Mitra Ria Miranda NTB serta yang memiliki butik Ria Miranda Lombok, Nita Hariyati, menerangkan, untuk Ramadhan 2017 ini Ria Miranda mempersiapkan koleksi Sans Titre. Sans Titre yang datang dari Bhs Prancis yang bermakna tanpa ada judul mempunyai arti mendalam bakal rencana itu yakni kejernihan hati serta fikiran di Ramadhan sampai hari kemenangan.

Pola-pola yang dipertunjukkan dalam koleksi baju Sans Titre yang dipamerkan di Pesona Khazanah Ramadhan tunjukkan pola gabungan yang tegas serta abstrak, pada garis lurus dengan bentuk tidak teratur.

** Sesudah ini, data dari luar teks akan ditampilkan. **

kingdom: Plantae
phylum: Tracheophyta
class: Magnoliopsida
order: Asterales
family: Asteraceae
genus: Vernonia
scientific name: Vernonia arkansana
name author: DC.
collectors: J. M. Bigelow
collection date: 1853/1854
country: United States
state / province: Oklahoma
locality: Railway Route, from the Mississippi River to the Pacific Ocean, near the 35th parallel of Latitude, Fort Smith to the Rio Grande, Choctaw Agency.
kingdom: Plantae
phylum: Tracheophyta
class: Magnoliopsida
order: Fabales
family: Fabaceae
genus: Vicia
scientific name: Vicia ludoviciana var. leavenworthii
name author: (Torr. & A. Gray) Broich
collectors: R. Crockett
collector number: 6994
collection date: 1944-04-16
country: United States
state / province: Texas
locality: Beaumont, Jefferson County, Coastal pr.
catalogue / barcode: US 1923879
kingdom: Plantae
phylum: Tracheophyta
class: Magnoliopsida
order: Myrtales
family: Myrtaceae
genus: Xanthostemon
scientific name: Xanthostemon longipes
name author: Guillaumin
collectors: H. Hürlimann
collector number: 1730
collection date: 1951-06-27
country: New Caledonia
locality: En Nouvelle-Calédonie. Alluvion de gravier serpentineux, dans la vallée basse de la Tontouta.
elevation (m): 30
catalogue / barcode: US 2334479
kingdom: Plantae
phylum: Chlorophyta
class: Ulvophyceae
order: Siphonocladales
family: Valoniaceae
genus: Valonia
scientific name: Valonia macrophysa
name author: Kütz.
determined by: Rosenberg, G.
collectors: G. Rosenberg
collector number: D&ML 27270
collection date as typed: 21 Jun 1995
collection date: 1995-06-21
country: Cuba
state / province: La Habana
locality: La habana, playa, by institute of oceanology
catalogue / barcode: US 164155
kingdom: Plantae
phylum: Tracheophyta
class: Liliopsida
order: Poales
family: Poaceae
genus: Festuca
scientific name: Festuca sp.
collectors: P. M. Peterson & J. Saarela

Ketidaksamaan pola ini lalu dipadukan jadi satu karya yang tampak seirama.

''Ini mencerminkan persatuan antar sesama manusia meskipun hidup berdampingan dengan adanya banyak ketidaksamaan, '' ungkap Nita di sela-sela Talkshow Ide Entrepreneur Perempuan di Ballroom Masjid Hubbul Wathan.

Mengenai perubahan model baju Muslim di Lombok, Nita menyampaikan ketertarikan Muslimah di Lombok pada tampilan modis semakin bertambah di banding tujuh th. lantas. Sekarang ini Muslimah dari mulai yang berhijab syar'i sampai yang baru belajar berhijab, dari Muslimah lansia hingga anak-anak kecil tertarik pada dunia model. Hingga potensi pasar juga termasuk besar.

Dengan Muslim lebih dari 90 %, Nita mengakui suka sekali apabila produknya berguna untuk orang-orang. ''Itu semakin mendorong kami untuk mendesain product baru yang nyaman digunakan, '' ungkap Nita.

Tanpa ada memanggil angka, Nita bersukur mendekati Idul Fitri seperti ini umumnya membawa rejeki untuk perancang baju serta yang jual baju Muslim. Penjualan dapat bertambah lima hingga enam kali dari umumnya pada musim puncak seperti Ramadhan serta mendekati Idul Fitri. Karenanya, mereka berniat mempersiapkan diri jauh-jauh hari. ''Saat seperti saat ini tentu ramai. Penjualannya Alhamdulillah, sekurang-kurangnya dapat tutup cost produksi, '' kata Nita.

Segmen pasar product dibawah merk Ria Miranda di NTB sendiri ada tiga grup. Ada product harian yang ditujukan Muslimah muda dengan product yang design simpel dengan harga terjangkau di kisaran Rp 200 ribu sampai Rp 350 ribu.

Ada pula product Ria Miranda untuk kelas menengah. Harga product ini agak tidak sama dari product harian karna material di desain serta di produksi sendiri. Harga produknya sekitaran Rp 350 ribu sampai Rp 800 ribu. ''Ada juga product premium serta ini malah yang banyak disukai di Lombok, '' kata Nita.